Press 'Continue' and then 'OK.' You should get the following output:

Look at the top of the output and you will see ".741" under "Cronbach's Alpha." This is the most common statistic used to describe the internal consistency reliability of a set of items. If you are using a questionnaire in your research, your results should include a report of the Cronbach's alpha for your questionnaire.

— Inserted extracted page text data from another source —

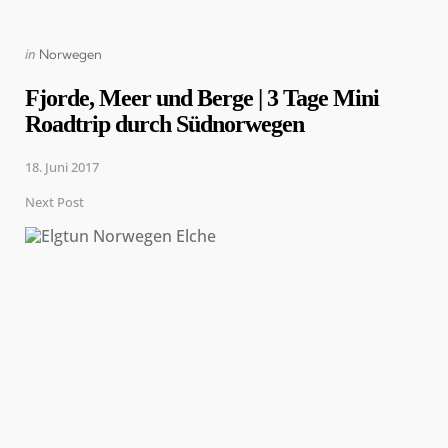
Posted
in
Norwegen
in
Fjorde, Meer und Berge | 3 Tage Mini
Roadtrip durch Südnorwegen
18. Juni 2017
Next Post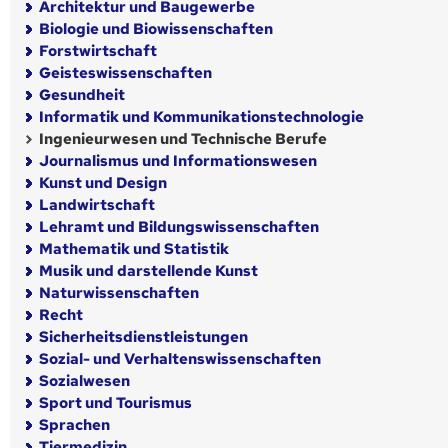
Architektur und Baugewerbe
Biologie und Biowissenschaften
Forstwirtschaft
Geisteswissenschaften
Gesundheit
Informatik und Kommunikationstechnologie
Ingenieurwesen und Technische Berufe
Journalismus und Informationswesen
Kunst und Design
Landwirtschaft
Lehramt und Bildungswissenschaften
Mathematik und Statistik
Musik und darstellende Kunst
Naturwissenschaften
Recht
Sicherheitsdienstleistungen
Sozial- und Verhaltenswissenschaften
Sozialwesen
Sport und Tourismus
Sprachen
Tiermedizin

The first two columns (Scale Mean if Item Deleted and Scale Variance if Item Deleted) of the next table generally aren't all that useful. The third column is the correlation between a particular item and the sum of the rest of the items. This tells you how well a particular item "goes with" the rest of the items. In the output above, the best item appears to be BSS01, with an item-total correlation of r = .598. The item with the lowest item-total correlation is BSS05 (r = .255). If this number is close to zero, then you should consider removing the item from your scale because it is not measuring the same thing as the rest of the items.

Alpha if Item Deleted

Now look in the last column: "Alpha if item deleted." This is a very important column. It estimates what the Cronbach's alpha would be if you got rid of a particular item. For example, at the very top of this column, the number is .690. That means that the Cronbach's alpha of this scale would drop from .741 to .690 if you got rid of that item. Because a higher alpha indicates more reliability, it would be a bad idea to get rid of the first item. In fact, if you look down the "Alpha if item deleted" column, you will see that none of the values is greater than the current alpha of the whole scale: .741. This means that you don't need to drop any items.

Improving Reliability

If you are using an accepted scale obtained from a published source, you do not need to worry about improving reliability. You should use the whole scale, even if it has problems, because if you start changing the scale you will be unable to compare your results to the results of others who have used the scale. You only want to improve the reliability of a scale if it is a scale you are developing.

If one of the "Alpha if item deleted" values is greater than the overall alpha, you should re-run Analyze -> Scale -> Reliability Analysis after moving the offending item from the "Items" box back over to the unused items box. Repeat this process until there are no values in the "Alpha if item deleted" column that are greater than the alpha for the overall scale.

Computing a mean score for a questionnaire

The goal of this whole procedure is to produce a single score for your questionnaire. Once you've used reliability analysis to identify the items that will produce the most reliable measure, you can use those items to create an average score for your questionnaire, as described below.

Note: Combining items on different scales. If you will be combining items that are on different scales (e.g., one is weight and goes from 100 to 250 [pounds] and another is height and goes from 60 to 81 [inches]) you cannot simply average them together because weight will have a much bigger impact on the final average. Instead, you must first standardize them and then you can average them together.

To compute a mean score, select Transform -> Compute. In the Target Variable box, type in the name of your scale: BSS:

In the Numeric Expression box, type the word MEAN, followed by ( and then a list of the variables you want to average together, separated by commas. Make sure you only put in the variables that you decided were the best for the scale. Note that I used bss02r, bss03r, and bss07r and not their original variables bss02, bss03, and bss07. At the end, close the expression with a ). Press OK to compute the new variable.

Select Graphs -> Legacy Dialogs -> Histogram and put your new BSS variable into the variable box. Press OK. You should get output like this:

A histogram is a plot of how often possible values occurred. It's one way to see if there is anything really strange in your data - any extreme values, or all the scores piled up on one side. If you've done everything correctly, you should find that the values on the right side of the image above correspond to the values in your output: standard deviation of .851, mean of 4.30, and N of 74.